Becker a également été condamné à 300.000 euros d’amende et à verser 200.000 euros supplémentaires au titre de son sursis à des oeuvres caritatives. Le Parquet avait requis trois ans et demi de prison ferme. Pour le procès ouvert mercredi le triple vainqueur du tournoi de Wimbledon est accusé d’avoir dissimulé au fisc allemand 1,7 million d’euros entre 1991 et 1993.
Le procureur Matthias Musiol, résumant l’affaire, a affirmé que Becker, 34 ans, avait délibérément communiqué de fausses informations pour garder son argent, et qu’il n’avait pas regretté ses actes. Il a requis une peine d’emprisonnement de trois ans et six mois à l’encontre du tennisman qui est soupçonné d’avoir déclaré son domicile principal à Monaco, un paradis fiscal où l’on ne paye pas d’impôt sur le revenu, alors qu’il habitait en réalité la plupart du temps à Munich, où il était donc imposable, selon le Parquet. L’avocat de Becker a demandé du sursis pour la star, une condamnation qui ne peut excéder deux ans en vertu de la loi allemande. Selon lui, Becker n’est pas responsable des informations données sur ses finances.

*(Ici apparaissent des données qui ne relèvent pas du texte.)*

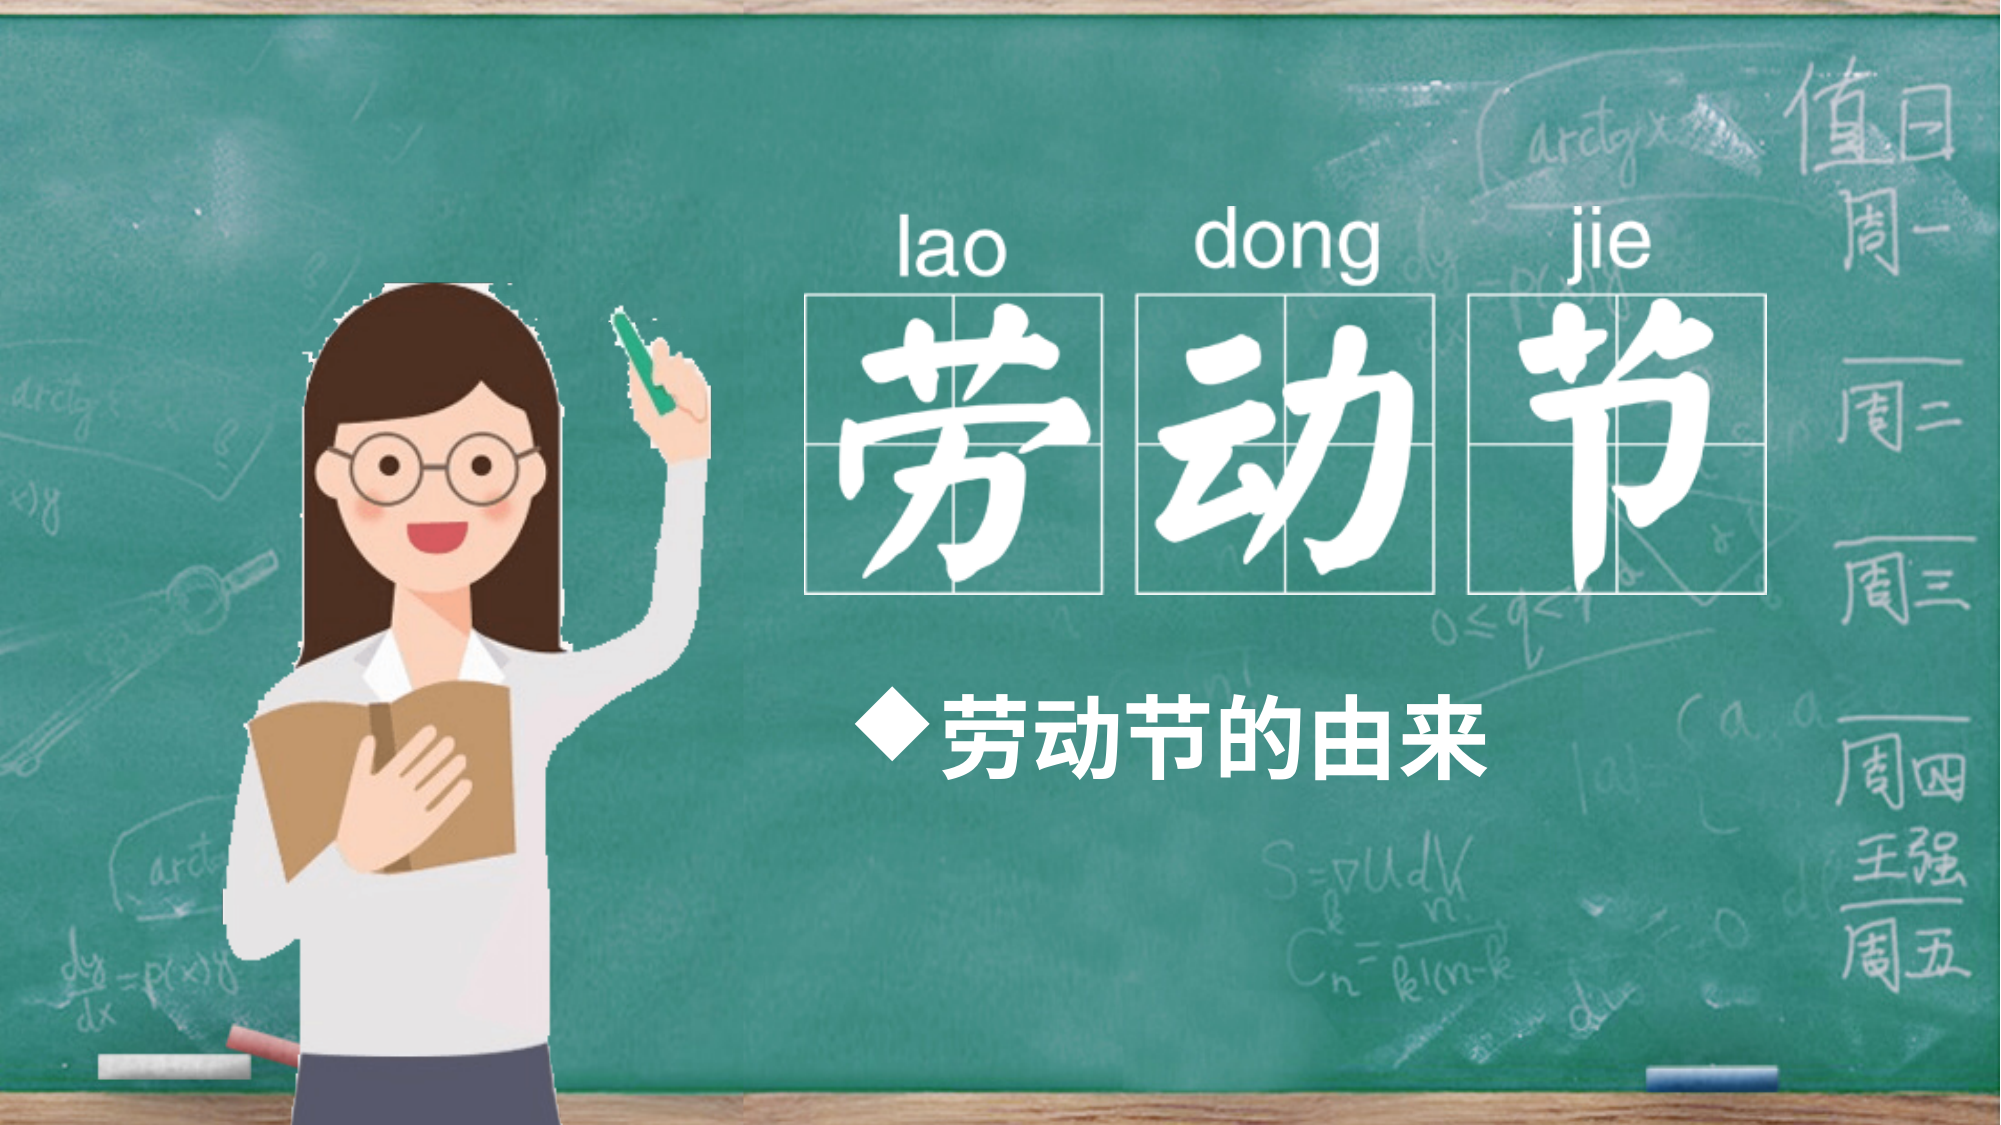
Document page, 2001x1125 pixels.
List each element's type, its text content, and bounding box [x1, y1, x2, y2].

picture [0, 0, 2000, 1125]
text_box 劳动节的由来 [1161, 672, 1738, 798]
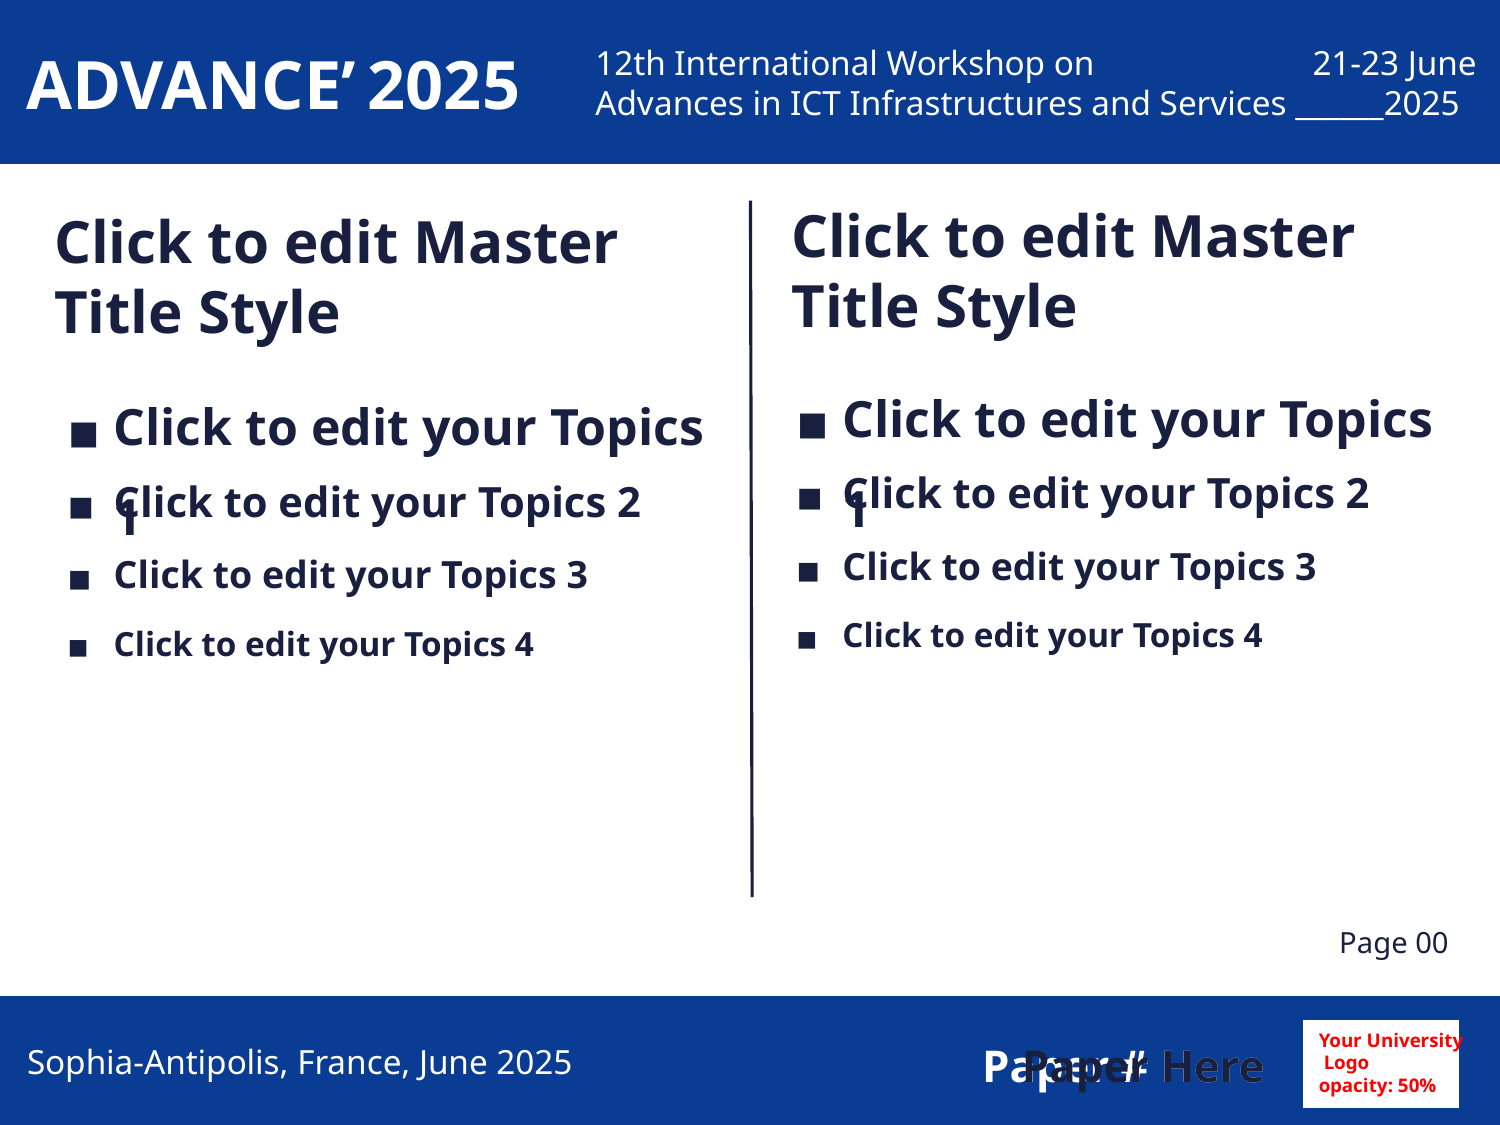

L’ex champion s’est plaint de la brutalité de l’enquête judiciaire, qui a été derrière la fin de sa carrière. Son avocat a pour sa part ajouté que Becker avait payé 3 millions d’euros d’arriérés pour la période couvrant les années 1991-95, et a noté que cette somme était deux fois plus élevée que celle réclamée par les enquêteurs.
La parquet note cependant que Becker avait attendu la dernière minute pour payer et qu’il n’avait pas admis sa culpabilité avant de se retrouver devant la justice. « Boum-Boum », surnommé ainsi en raison de son puissant service-volée, a reconnu avoir commis « une faute » mais s’est défendu de toute « intention criminelle ». « J’admets mes responsabilités pour une faute commise il y a 10 ans et pour laquelle je dois payer », a-t-il-affirmé. On l’avait averti de ne pas prendre cet appartement, mais « j’ai fait fi de cet avertissement. C’était une erreur et c’est pourquoi je suis ici », a-t-il déclaré. La juge Huberta Knoeringer a toutefois nié qu’un accord préalable ait été trouvé avec les avocats de Becker, comme l’affirmaient plusieurs journaux allemands.